On Mon, Jun 21, 2021, at 6:43 PM, NoOne OfConsequence wrote:
Question on this (section 3.5) page 44 sentence, please: "That block automatically gets everything from the parent scope."

Is the sentence true for blocks that are function bodies?

No, function items use block-like structures for their bodies, but are not "vanilla" blocks and have their own scoping rules. We don't get into the details of this in the book, but closures allow you to capture variables in a function-like construct. This is a more advanced reference than the book, but given your closing comments I think you may be interested in looking at the Rust reference on functions and closures:


I modified the code on page 44, adding a let statement and a nested function:
fn say_apples (apples:i32) {
    println!(" {}", apples);

    let oranges = 2;
    fn wont_compile() -> i32 {
        apples + oranges
    }
}
fn main() {
    say_apples(10);
    //println!("apples == {}", apples);
}

The function wont_compile() gets 2 occurrences of 
----> error[E0434]: can't capture dynamic environment in a fn item <----
once for apples, once for oranges.

I don't mean to force my opinion on you or others who read this post. That said, I really, really like error E0434. It forces Rust programmers to put all named values such as apples/oranges in the function's parameter list. And since we only write short functions, that means when the function's source code is re-read, re-read, and re-read again during maintenance, the total life-cycle cost of writing once and re-reading many times is lower, because all the names the re-reading coders might wonder about are *right there* in the parameter list.

I'm pretty new to Rust. Have I misunderstood about error E0434?

I'm not sure if you've misunderstood it, but I don't think it's intended to imply anything widescale about the size of functions or application design. fn items (actual functions) have a specific limitation: they cannot capture variables.

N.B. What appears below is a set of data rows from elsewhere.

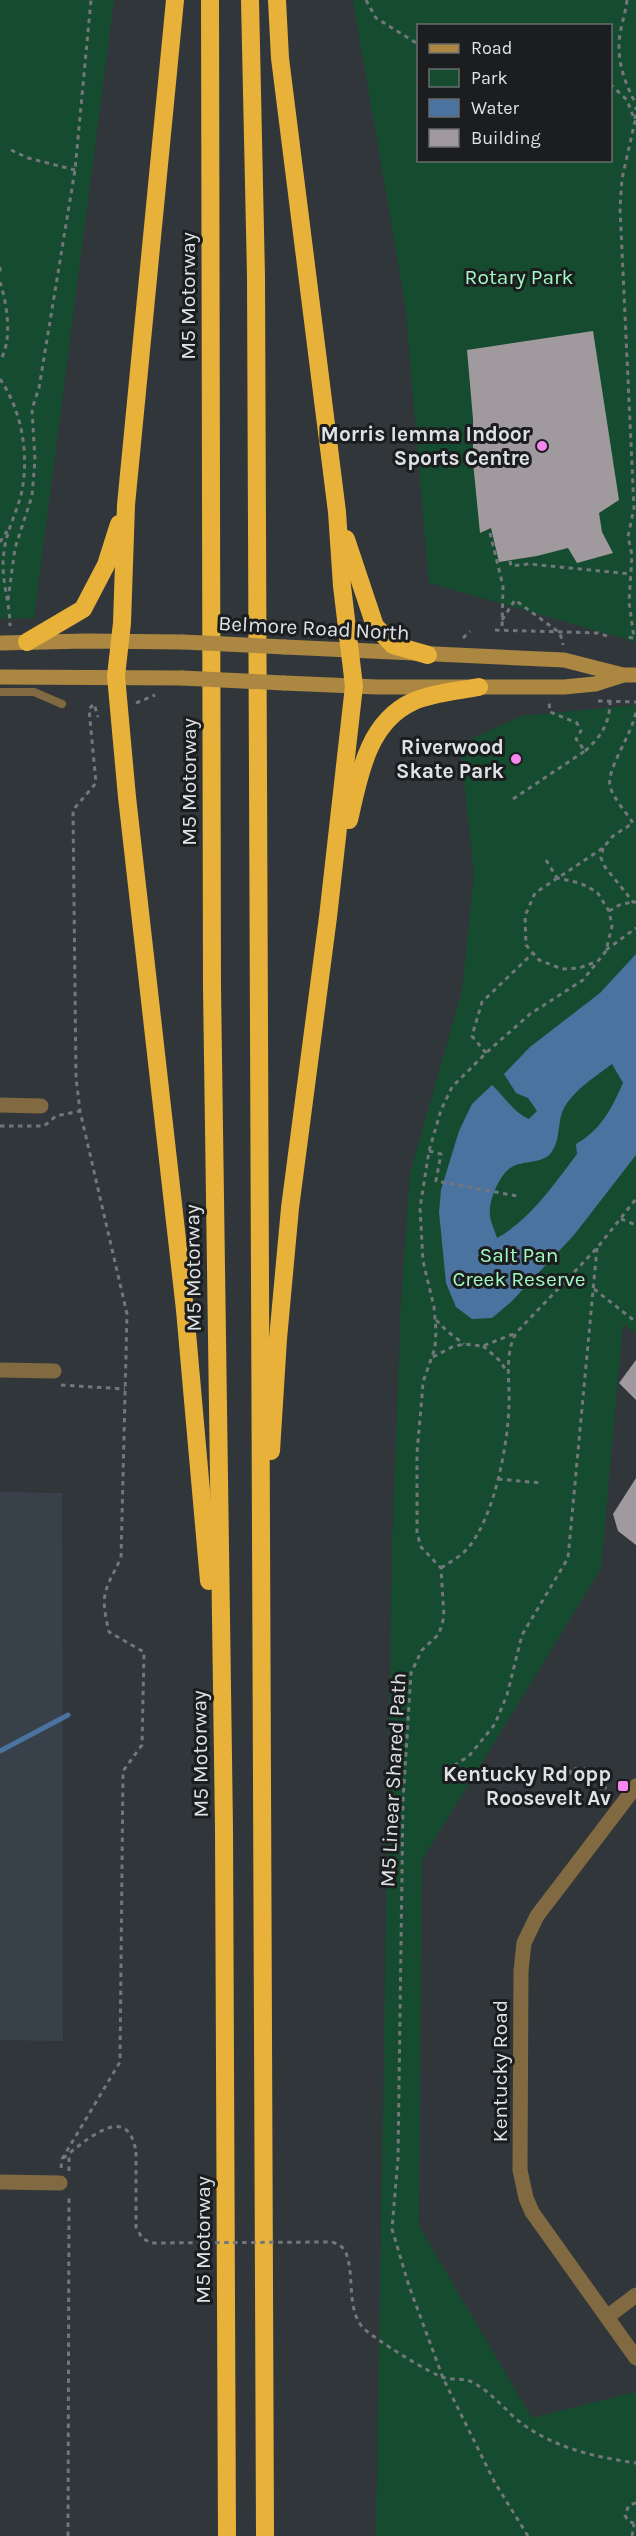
<svg xmlns="http://www.w3.org/2000/svg" width="636" height="2536" font-family="Karla,sans-serif">
	<rect width="100%" height="100%" fill="#31363b"/>
	<!-- built -->
	<path fill="#38414a" d="M0,1492L62,1493L63,2041L0,2040Z"/>
	<!-- green -->
	<g fill="#154c2f" fill-rule="evenodd">
		<path d="M0,0H114L34,618L0,619Z"/>
		<path d="M353,0H636V642L429,583L405,303ZM418,26H610V160H418Z"/>
		<path d="M636,705V1333L623,1324L601,1569L422,1860L419,2226L532,2418L635,2392L636,2394V2536H376L392,1548L401,1302L410,1173L462,991L474,874L460,744L521,716Z"/>
	</g>
	<!-- water -->
	<path fill="#4b73a0" fill-rule="evenodd" d="M636,954V1155L574,1235L511,1302L492,1318L472,1319L456,1307L446,1283L439,1212L441,1190L459,1131L472,1104L492,1085C505,1097 514,1113 529,1119L537,1111L528,1098L516,1093L504,1074L530,1047L600,993ZM612,1064L623,1083C611,1109 602,1129 576,1144L577,1154C555,1183 530,1220 497,1238C495,1231 491,1223 490,1216C488,1202 499,1174 512,1167C524,1160 542,1164 551,1153C561,1140 557,1121 564,1108C574,1090 596,1076 612,1064Z"/>
	<g fill="none" stroke-linecap="round" stroke-linejoin="round">
		<!-- stream -->
		<path stroke="#4b73a0" stroke-width="5" d="M0,1751L68,1715"/>
	</g>
	<!-- building -->
	<g fill="#a09a9f">
		<path d="M593,331L619,500L599,513L602,532L613,553L577,563L568,548L537,556L499,562L491,528L480,533L473,462V419L467,350Z"/>
		<path d="M636,1360V1400L619,1383Z"/>
		<path d="M636,1478V1545L618,1531L613,1514Z"/>
	</g>
	<g fill="none" stroke-linecap="round" stroke-linejoin="round">
		<!-- path -->
		<g stroke="#72777b" stroke-width="3" stroke-dasharray="4.5 4.5" stroke-linecap="butt">
			<path d="M366,0L376,18L418,44"/>
			<path d="M627,0C626,11 622,22 620,34C616,58 624,82 636,104"/>
			<path d="M610,84L627,100L635,121L622,179L620,208L634,508L628,537L632,555L629,602L634,638L626,637"/>
			<path d="M635,119L636,107"/>
			<path d="M11,150L28,158L75,170"/>
			<path d="M0,267V274"/>
			<path d="M0,282C7,304 13,340 0,361"/>
			<path d="M0,379C22,411 30,456 21,495C16,514 6,532 4,552C0,578 10,601 10,626"/>
			<path d="M490,533L503,586L502,630"/>
			<path d="M0,542L7,531"/>
			<path d="M510,561L511,566L529,564L631,574"/>
			<path d="M8,600L15,548L32,496L35,460L32,409L39,388L75,170L91,0"/>
			<path d="M502,620L515,600L560,633L563,645"/>
			<path d="M495,630L598,633L607,636"/>
			<path d="M463,638L470,631"/>
			<path d="M598,701L636,702"/>
			<path d="M136,703L155,695"/>
			<path d="M585,751C601,737 610,723 610,701"/>
			<path d="M513,799L585,751L576,739L581,731L577,723L550,712L549,702"/>
			<path d="M603,848L601,858L605,867L634,903"/>
			<path d="M546,860L557,878"/>
			<path d="M609,911L621,904L636,902"/>
			<path d="M606,950L636,928"/>
			<path d="M593,963L579,968L562,969L539,960L526,945L525,916L535,893L603,848L613,836L633,823C626,812 613,798 610,786C606,769 634,732 636,710"/>
			<path d="M486,1053L472,1036L482,1002L532,954"/>
			<path d="M0,1126H44L56,1116L80,1111"/>
			<path d="M429,1151L441,1154L436,1181L517,1196"/>
			<path d="M621,1219L636,1225"/>
			<path d="M594,1289L636,1322"/>
			<path d="M436,1320L447,1331L464,1344"/>
			<path d="M483,1346L499,1360L508,1373"/>
			<path d="M433,1357L452,1347L464,1344L483,1346L516,1333"/>
			<path d="M61,1385L125,1389"/>
			<path d="M498,1479L541,1483"/>
			<path d="M441,1568C450,1562 460,1557 467,1549C494,1519 508,1445 509,1405C510,1381 504,1355 516,1333L597,1248L636,1199"/>
			<path d="M462,1779L452,1767L469,1756L495,1724L507,1695L522,1635L568,1558L597,1248"/>
			<path d="M555,1781H578"/>
			<path d="M567,1783L571,1769C599,1766 592,1777 610,1792"/>
			<path d="M63,2158C86,2141 128,2100 136,2152"/>
			<path d="M61,2168L62,2159L120,2062L123,1771L142,1745L144,1652L109,1632C100,1594 104,1592 121,1558L127,1314L80,1111L76,1078L73,810L96,783L89,709L94,704L98,717"/>
			<path d="M69,2171V2153"/>
			<path d="M332,2242C338,2244 343,2246 346,2253C355,2276 346,2308 363,2328C373,2338 432,2375 445,2378C453,2380 464,2378 472,2382C489,2391 500,2404 514,2417C547,2446 593,2457 636,2463"/>
			<path d="M636,2503L629,2505L625,2515L628,2521L636,2524"/>
			<path d="M68,2536L69,2196"/>
			<path d="M528,2536L495,2483L443,2378L409,2286L392,2229L398,2158L403,1801L411,1673L422,1650L439,1634L444,1617L441,1568L421,1547L417,1533V1453L422,1396L423,1382L435,1348L436,1331L434,1307L423,1261L420,1208L429,1151L441,1110L452,1087L486,1053L530,1014L583,980L606,951L612,926L609,911L597,892L580,883L557,878"/>
			<path d="M632,2536L634,2524"/>
		</g>
		<!-- service -->
		<path stroke="#816a41" stroke-width="8" d="M0,692H34L62,704"/>
		<!-- minor -->
		<g stroke="#816a41" stroke-width="15">
			<path d="M0,1105L41,1106"/>
			<path d="M0,1370L54,1371"/>
			<path d="M636,1786L537,1916L524,1943L521,1971L520,2170L526,2198L532,2212L636,2358"/>
			<path d="M0,2182L60,2183"/>
			<path d="M607,2317L636,2295"/>
		</g>
		<!-- secondary -->
		<g stroke="#ab8741" stroke-width="15">
			<path d="M0,643L87,641L183,642"/>
			<path d="M285,647L564,660L623,675H636"/>
			<path d="M0,677L182,678"/>
			<path d="M284,683L377,687H564L595,684L623,675"/>
		</g>
		<!-- motorway -->
		<g stroke="#e8b13a" stroke-width="18">
			<path d="M175,0L126,505L122,623L116,676L127,797L185,1310L209,1581"/>
			<path d="M210,0L212,988L224,1828L227,2536"/>
			<path d="M250,0L256,276L265,2536"/>
			<path d="M346,539L375,626L393,645L428,655"/>
			<path d="M27,642L83,609L106,565L119,524"/>
			<path d="M349,820C359,777 367,723 412,702C431,693 458,691 479,687"/>
			<path d="M271,1451L278,1339L290,1208L328,917L354,686L342,586L337,512L280,58L277,0"/>
		</g>
		<!-- path-bridge -->
		<path stroke="#72777b" stroke-width="3" stroke-dasharray="4.5 4.5" stroke-linecap="butt" d="M136,2152V2227L142,2238L151,2243L332,2242"/>
		<!-- secondary-bridge -->
		<g stroke="#ab8741" stroke-width="15">
			<path d="M183,642L285,647"/>
			<path d="M182,678L284,683"/>
		</g>
	</g>
	<!-- markers -->
	<g fill="#f688ed" stroke="#1b1d1f" stroke-width="2">
		<circle cx="542" cy="446" r="6"/>
		<circle cx="516" cy="759" r="6"/>
		<rect x="617" y="1780" width="12" height="12" rx="3"/>
	</g>
	<g text-anchor="middle" dominant-baseline="central" stroke-width="6" stroke-linejoin="round" paint-order="stroke">
		<!-- park labels -->
		<g font-size="21" fill="#a2fac3" stroke="#1b1d1f">
			<text x="519" y="277">Rotary Park</text>
			<text x="519" y="1255">Salt Pan<tspan x="519" dy="24">Creek Reserve</tspan></text>
		</g>
		<!-- street labels -->
		<g font-size="21" fill="#e0e3e6" stroke="#1b1d1f">
			<text transform="translate(188 296) rotate(-90)">M5 Motorway</text>
			<text transform="translate(314 628) rotate(3)">Belmore Road North</text>
			<text transform="translate(189 782) rotate(-90)">M5 Motorway</text>
			<text transform="translate(193 1268) rotate(-91)">M5 Motorway</text>
			<text transform="translate(200 1754) rotate(-91)">M5 Motorway</text>
			<text transform="translate(393 1780) rotate(-87)">M5 Linear Shared Path</text>
			<text transform="translate(500 2071) rotate(-90)">Kentucky Road</text>
			<text transform="translate(203 2240) rotate(-90)">M5 Motorway</text>
		</g>
		<!-- poi labels -->
		<g font-size="21" font-weight="bold" fill="#e0e3e6" stroke="#1b1d1f" text-anchor="end">
			<text x="530" y="434">Morris Iemma Indoor<tspan x="530" dy="24">Sports Centre</tspan></text>
			<text x="504" y="747">Riverwood<tspan x="504" dy="24">Skate Park</tspan></text>
			<text x="611" y="1774">Kentucky Rd opp<tspan x="611" dy="24">Roosevelt Av</tspan></text>
		</g>
	</g>
	<!-- legend -->
	<rect x="417" y="24" width="195" height="138" fill="#1b1d1f" stroke="#6a6c6f" stroke-width="1.5"/>
	<rect x="429" y="44" width="30" height="9" fill="#ab8741" stroke="#6a6c6f" stroke-width="1.5"/>
	<text x="471" y="54" font-size="18" fill="#e0e3e6">Road</text>
	<rect x="429" y="69" width="30" height="18" fill="#154c2f" stroke="#6a6c6f" stroke-width="1.5"/>
	<text x="471" y="84" font-size="18" fill="#e0e3e6">Park</text>
	<rect x="429" y="99" width="30" height="18" fill="#4b73a0" stroke="#6a6c6f" stroke-width="1.5"/>
	<text x="471" y="114" font-size="18" fill="#e0e3e6">Water</text>
	<rect x="429" y="129" width="30" height="18" fill="#a09a9f" stroke="#6a6c6f" stroke-width="1.5"/>
	<text x="471" y="144" font-size="18" fill="#e0e3e6">Building</text>
</svg>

There is very good reason for this: capturing variables leads to a lot of complexity in general, and especially so with a language including ownership and borrow checking. It's a large part of why we decided to not include closures in Begin Rust: it's a more advanced topic.

Just for comparison's sake, however, here's a "fixed" version of your code using closures which does compile:

```
fn say_apples(apples: i32) {
    println!(" {}", apples);

    let oranges = 2;
    let will_compile = || -> i32 { apples + oranges };

    println!("Result: {}", will_compile());
}

fn main() {
    say_apples(10);
    //println!("apples == {}", apples);
}
```

ps - Really enjoying the book. Retired software engineer looking at books to use to teach coding to grandchildren when they get older.




Thank you! I'm interested to hear how it goes teaching your grandchildren, if you're up for sharing the experience.